PASSAGE:

This great reissue features stunning sound. Wow, I'd like to hear this on SACD, as the master tapes must be near perfect... spatial cues, huge soundstage, pin-point images. A great-sounding record all around. You can really appreciate every nuance of Harry's phrasing. The new liner notes are fascinating, shedding light on the painstaking process that was the construction of this record. I had no idea Harry was such a perfectionist! I always had thought this album was a "toss off"-- two buddys getting together and slapping together a brilliant album. In fact, they both worked so long and hard on this that Randy was bored to death!
If I had to point to one record where Harry's voice was consistently at its greatest, this would be that record. His soft, yearning turns-of-phrase on "I'll be home"--- his rocking-to-sweet delivery on the brilliant "Vine Street". There is not a misstep to be heard. I think he was the greatest vocalist in pop, and this is a real showcase for that.

DATASET:

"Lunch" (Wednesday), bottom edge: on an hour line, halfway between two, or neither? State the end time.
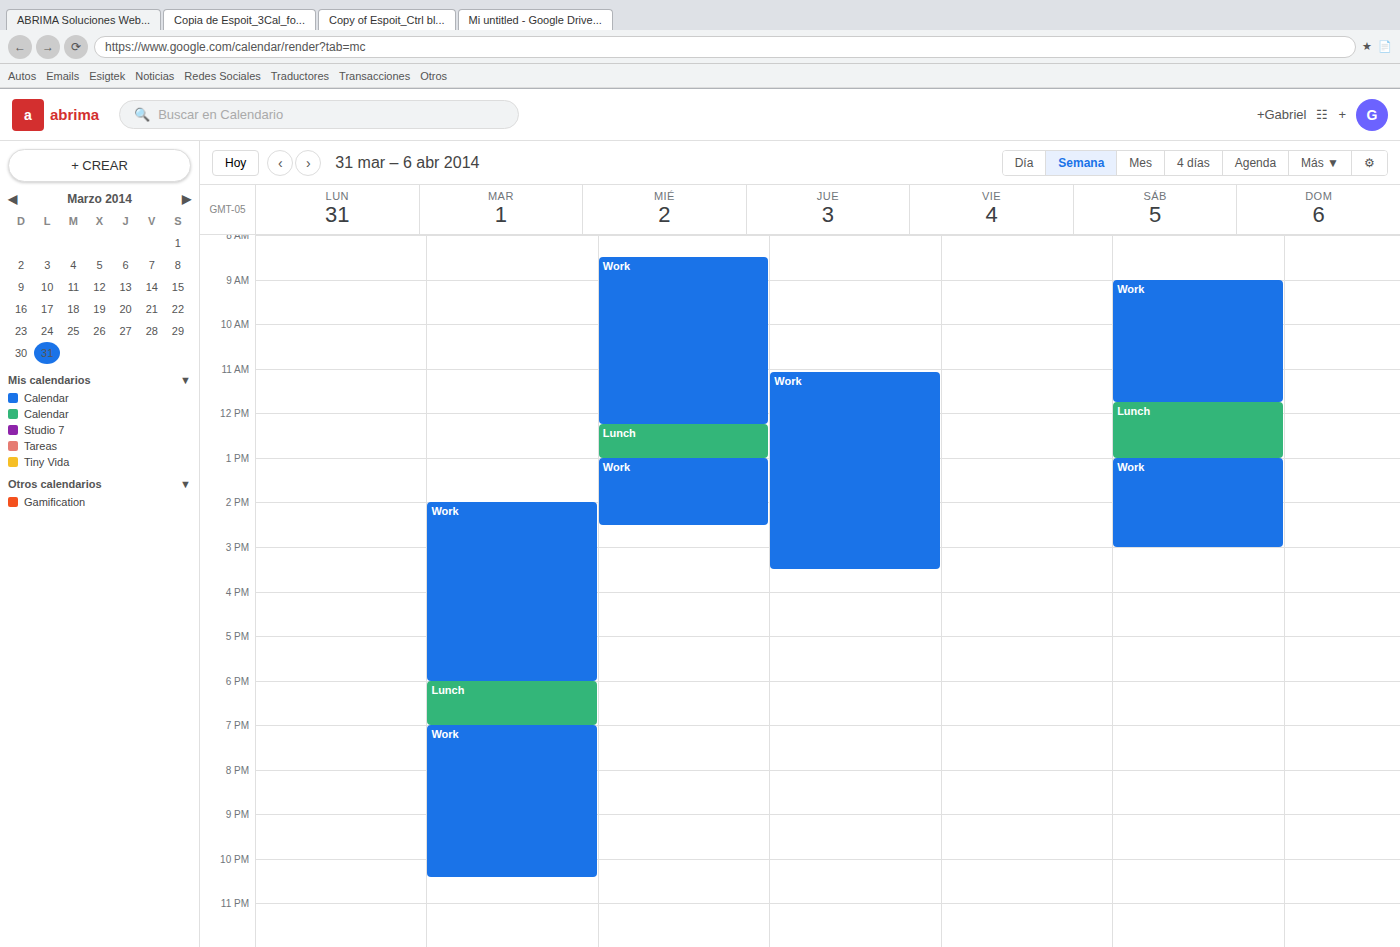
1:00 PM -- exactly on the 1 PM line.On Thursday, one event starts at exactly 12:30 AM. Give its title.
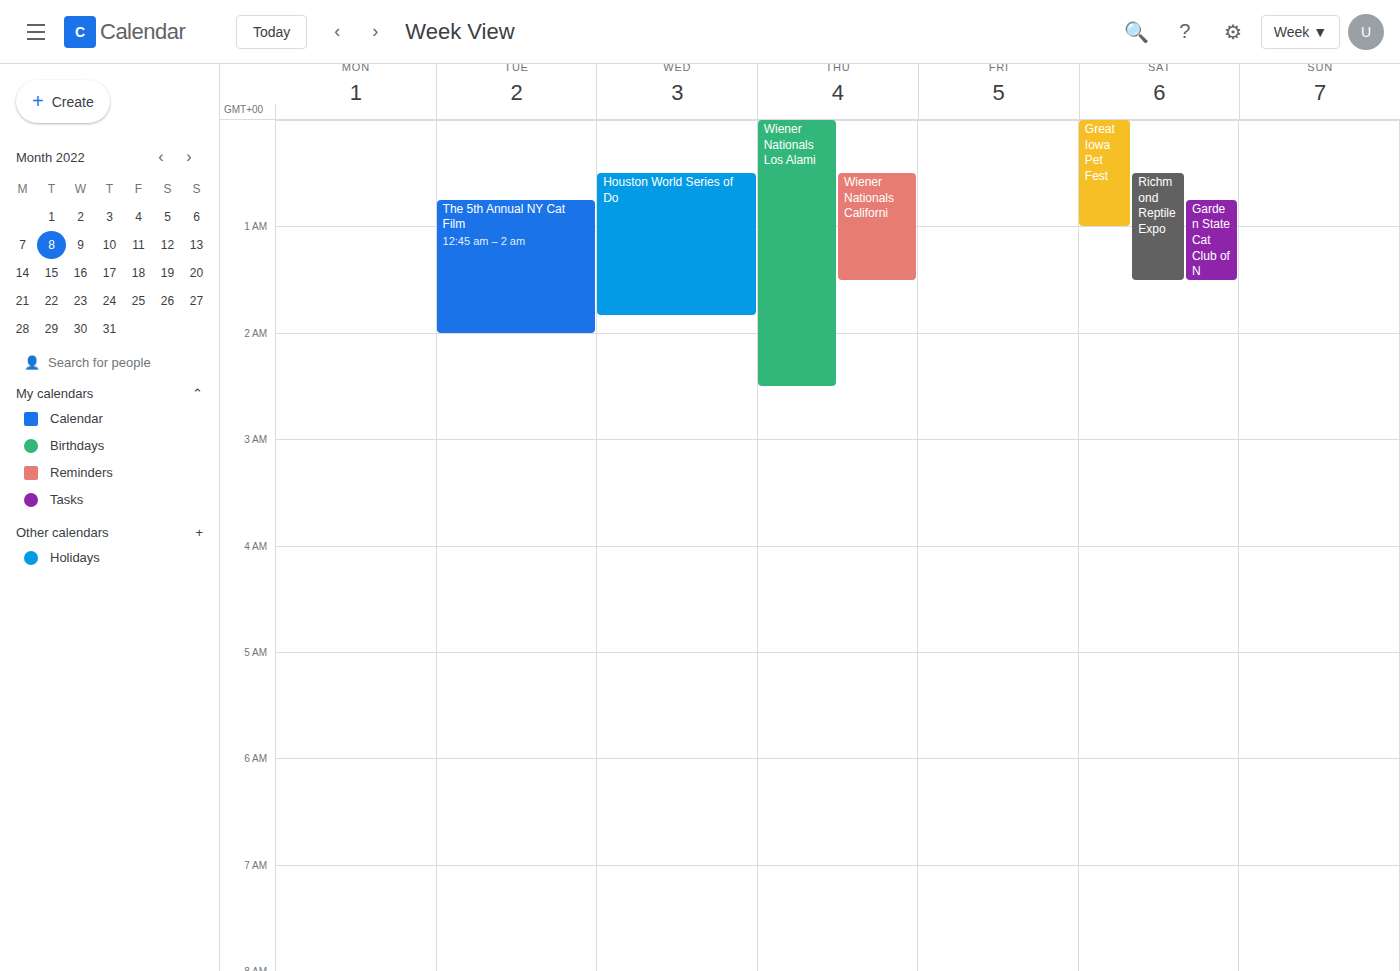
"Wiener Nationals Californi"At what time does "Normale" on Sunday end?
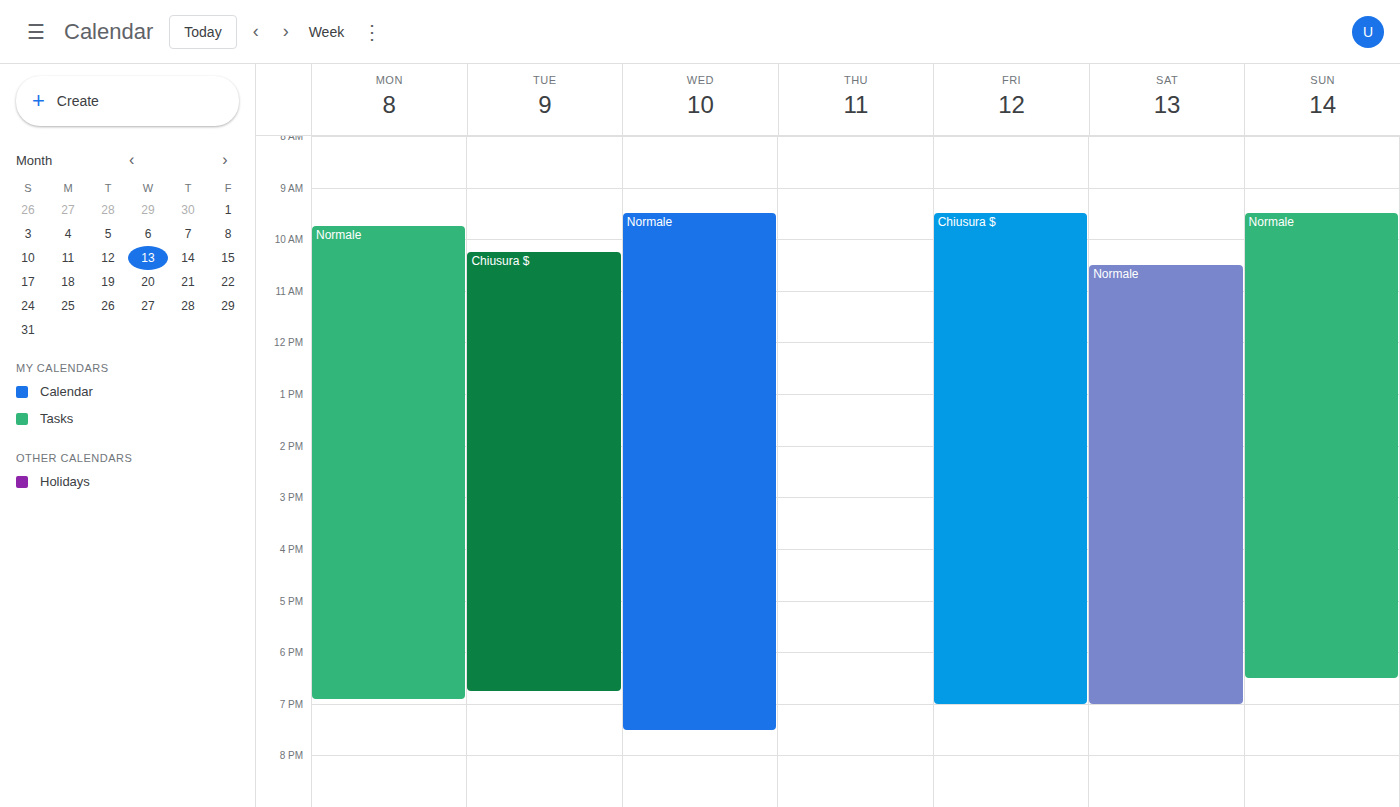
6:30 PM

REQUIRED WORK:
1. From the album review, extract the part starting with "If I had to" and going on through "showcase for that.".
2. Answer these questions using the album review:
(a) On what format would the reviewer like to hear this reissue?
(b) According to the review, who was bored to death by the work on the record?
(c) Which song does the reviewer credit with a "rocking-to-sweet delivery"?
3. Proceed with the album review, picking up after its final sentence.
The entries have no connection to the album review.

OUTPUTS:
1.
If I had to point to one record where Harry's voice was consistently at its greatest, this would be that record. His soft, yearning turns-of-phrase on "I'll be home"--- his rocking-to-sweet delivery on the brilliant "Vine Street". There is not a misstep to be heard. I think he was the greatest vocalist in pop, and this is a real showcase for that.

2.
(a) SACD
(b) Randy
(c) "Vine Street"

3.
My one gripe with this record is the inclusion of "The Beehive State". I've never understood why they chose it. It's one of my least favorite of Newman's song (okay, I hate it, actually) and it really doesn't fit with the sly humor and almost melancholic bent of the rest of the record. It has always seemed out of place to me and it still does. With the addition of the bonus track "Snow", it's even more curious that they wouldn't have given that track the nod over "Beehive"... Oh well, I'm not a musical genius, so who am I to complain! Maybe it was like the flawed stitch in a navjo quilt...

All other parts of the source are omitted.